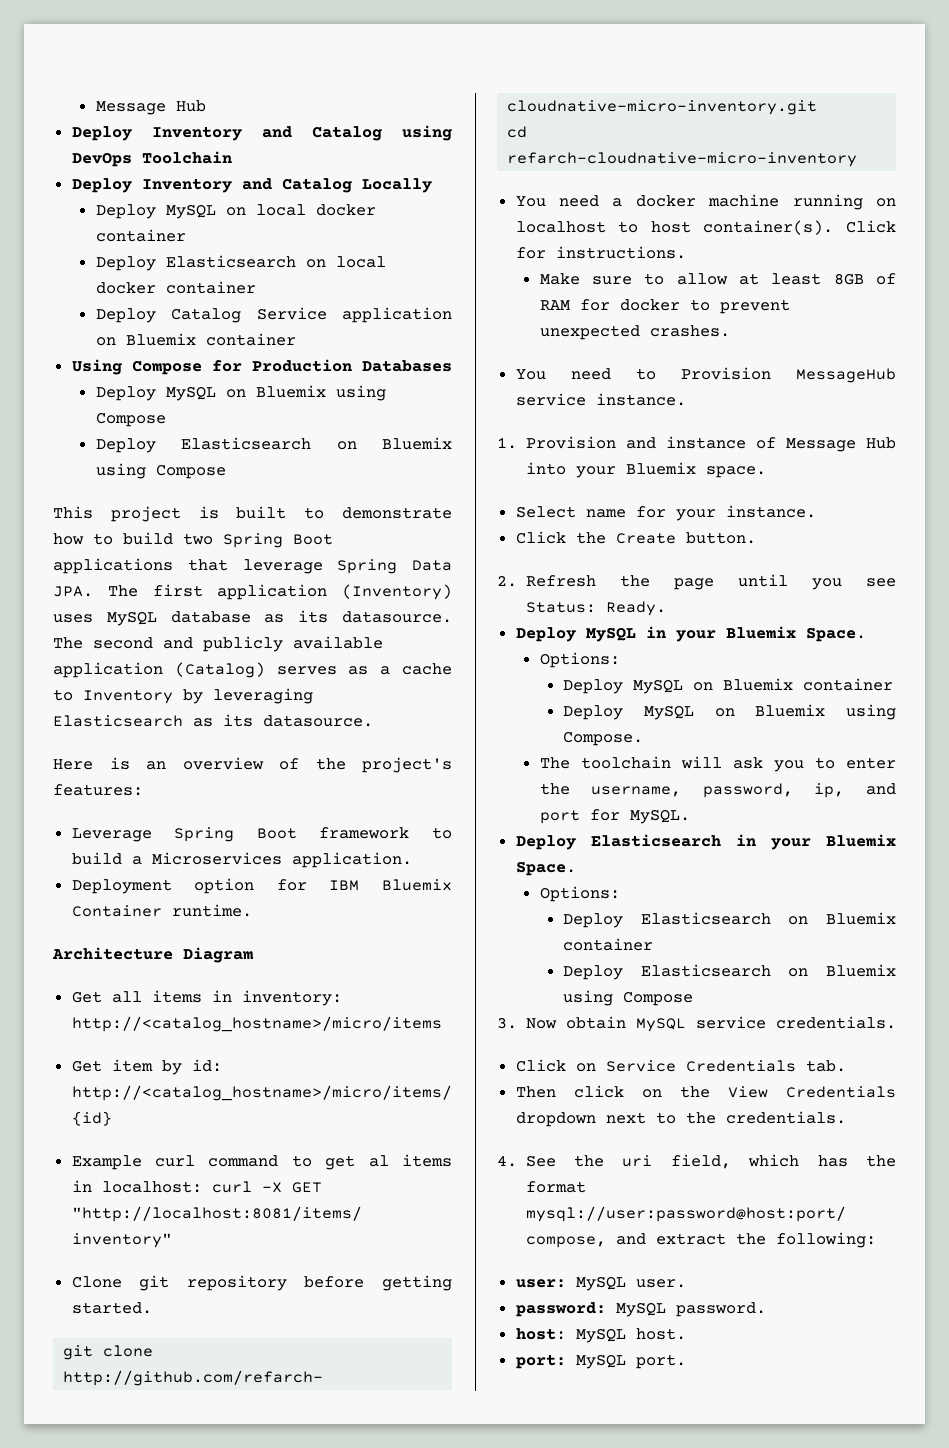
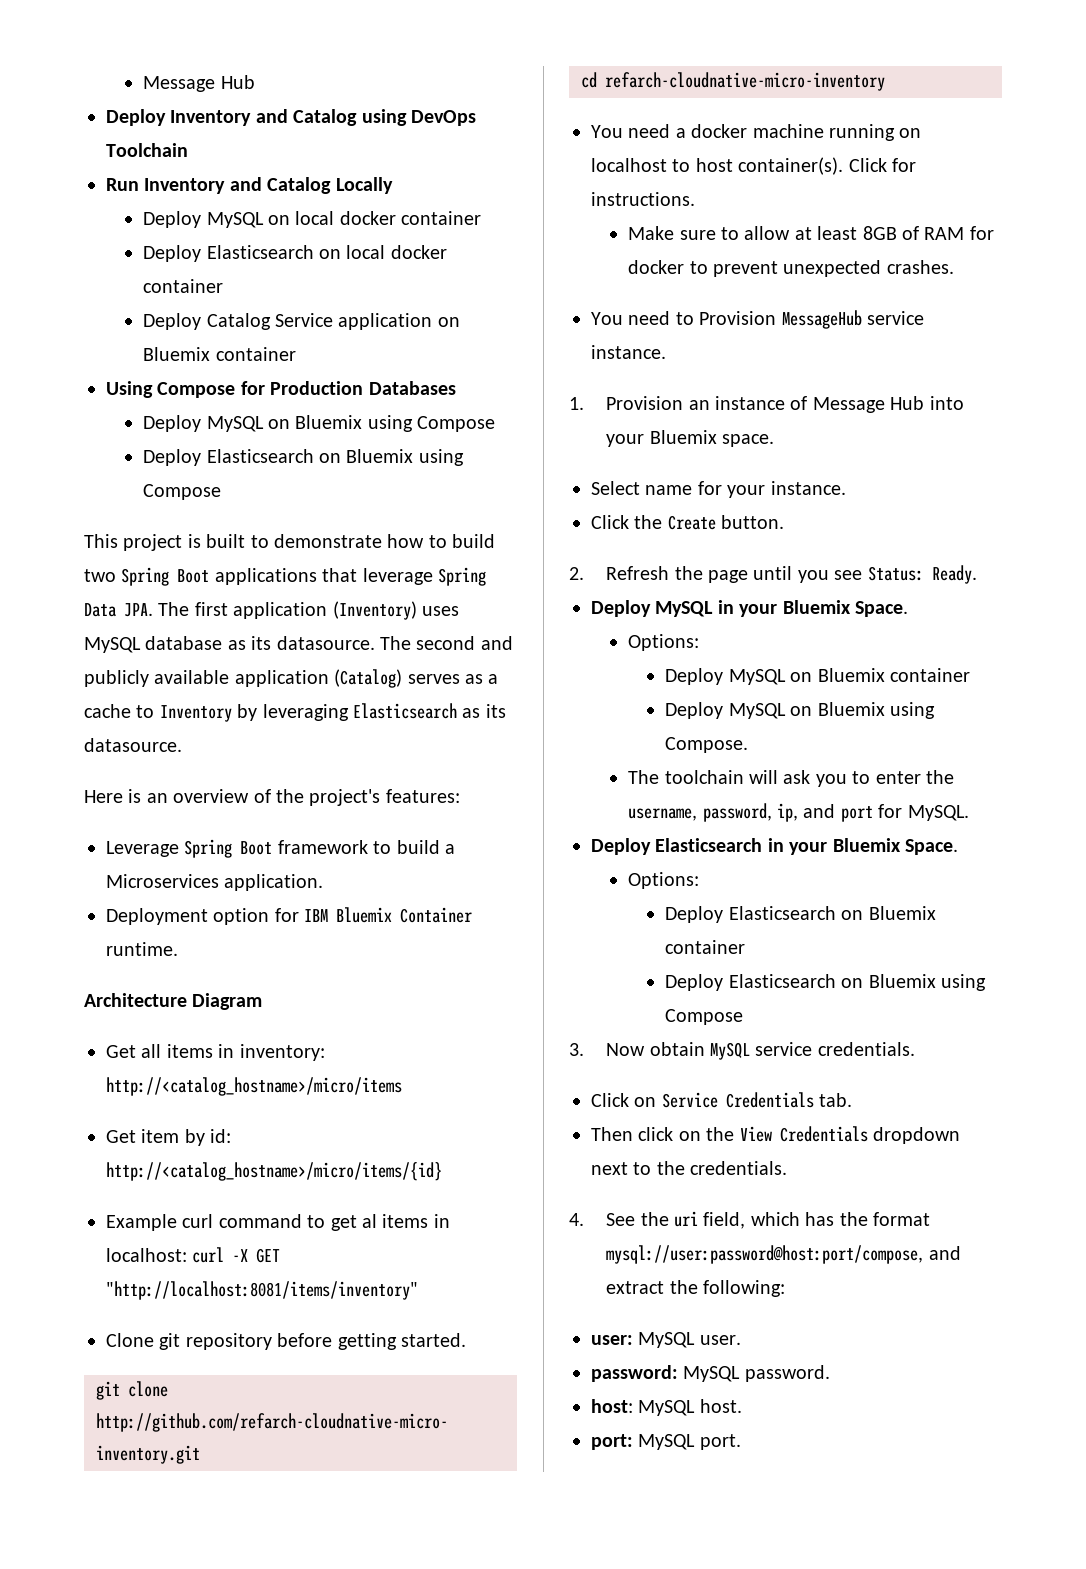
[71,178,132,193] Deploy -> [106,178,139,191] Run
[625,437,656,449] and -> [688,400,710,410] an

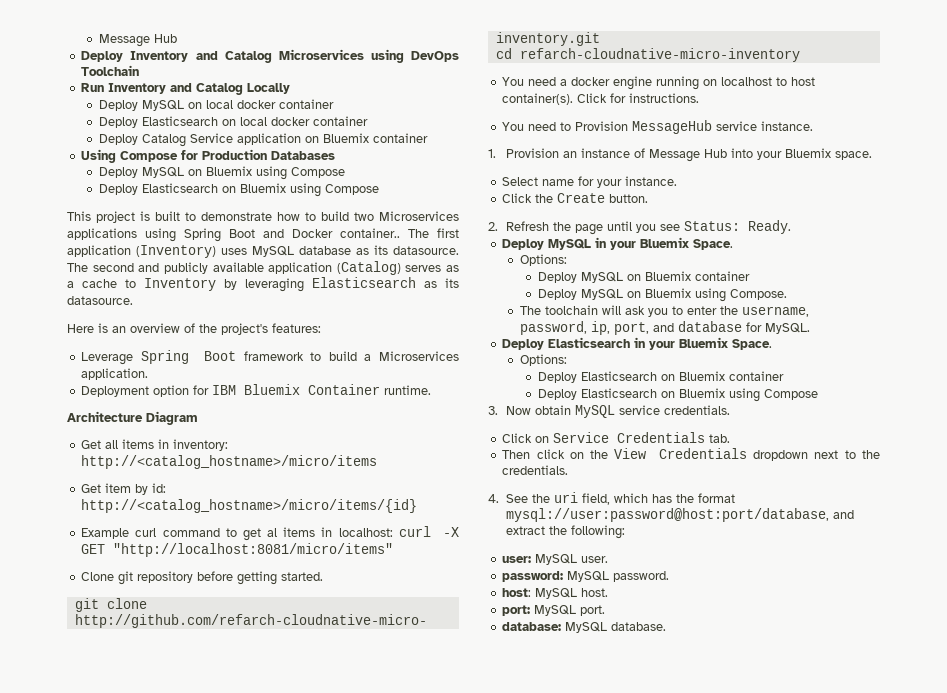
(358, 117) none -> [278,49,364,60] Microservices
[121,567,486,586] [84,603,153,617] Spring Boot applications that leverage Spring Data JPA. -> [379,211,459,221] [67,228,400,242] Microservices applications using Spring Boot and Docker container..
[106,1281,418,1300] "http://localhost:8081/items/inventory" -> [113,543,394,557] "http://localhost:8081/micro/items"
[752,124,824,138] machine -> [613,76,653,90] engine
[628,226,994,240] [628,260,954,277] // Make sure to allow at least 8GB of RAM for docker to prevent unexpected crashes. -> (700, 98) none
[803,804,873,822] and port -> [614,321,743,335] port, and database
[606,1245,924,1264] mysql://user:password@host:port/compose, -> [505,508,829,522] mysql://user:password@host:port/database,
(741, 1442) none -> [502,622,667,633] // database: MySQL database.

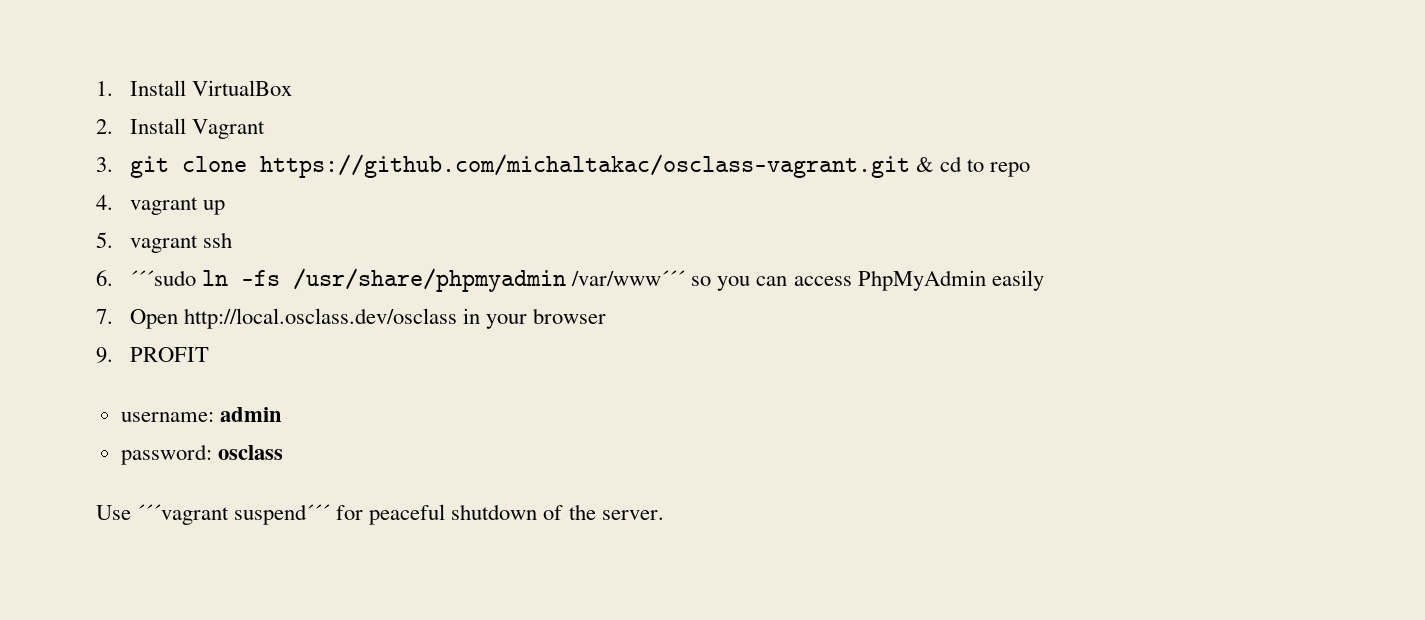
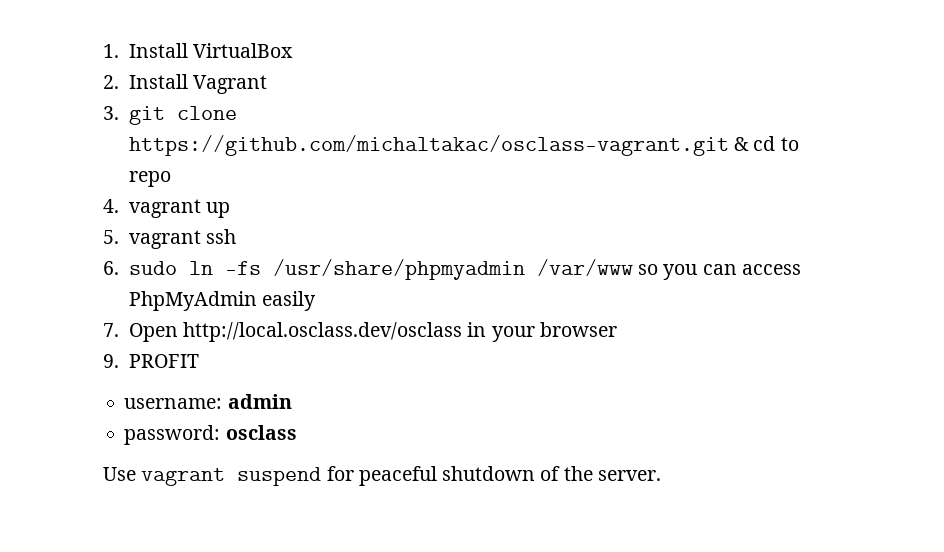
[130,270,197,286] ´´´sudo -> [128,261,177,275] sudo
[571,270,686,286] /var/www´´´ -> [536,259,633,276] /var/www
[137,504,331,525] ´´´vagrant suspend´´´ -> [141,467,322,486] vagrant suspend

### ASSIGNED TASK
Reproduce the listing exactly. Do not include its images.

### YOUR RESPONSE
[71,178,132,193] Deploy -> [106,178,139,191] Run
[625,437,656,449] and -> [688,400,710,410] an

(358, 117) none -> [278,49,364,60] Microservices
[121,567,486,586] [84,603,153,617] Spring Boot applications that leverage Spring Data JPA. -> [379,211,459,221] [67,228,400,242] Microservices applications using Spring Boot and Docker container..
[106,1281,418,1300] "http://localhost:8081/items/inventory" -> [113,543,394,557] "http://localhost:8081/micro/items"
[752,124,824,138] machine -> [613,76,653,90] engine
[628,226,994,240] [628,260,954,277] // Make sure to allow at least 8GB of RAM for docker to prevent unexpected crashes. -> (700, 98) none
[803,804,873,822] and port -> [614,321,743,335] port, and database
[606,1245,924,1264] mysql://user:password@host:port/compose, -> [505,508,829,522] mysql://user:password@host:port/database,
(741, 1442) none -> [502,622,667,633] // database: MySQL database.

[130,270,197,286] ´´´sudo -> [128,261,177,275] sudo
[571,270,686,286] /var/www´´´ -> [536,259,633,276] /var/www
[137,504,331,525] ´´´vagrant suspend´´´ -> [141,467,322,486] vagrant suspend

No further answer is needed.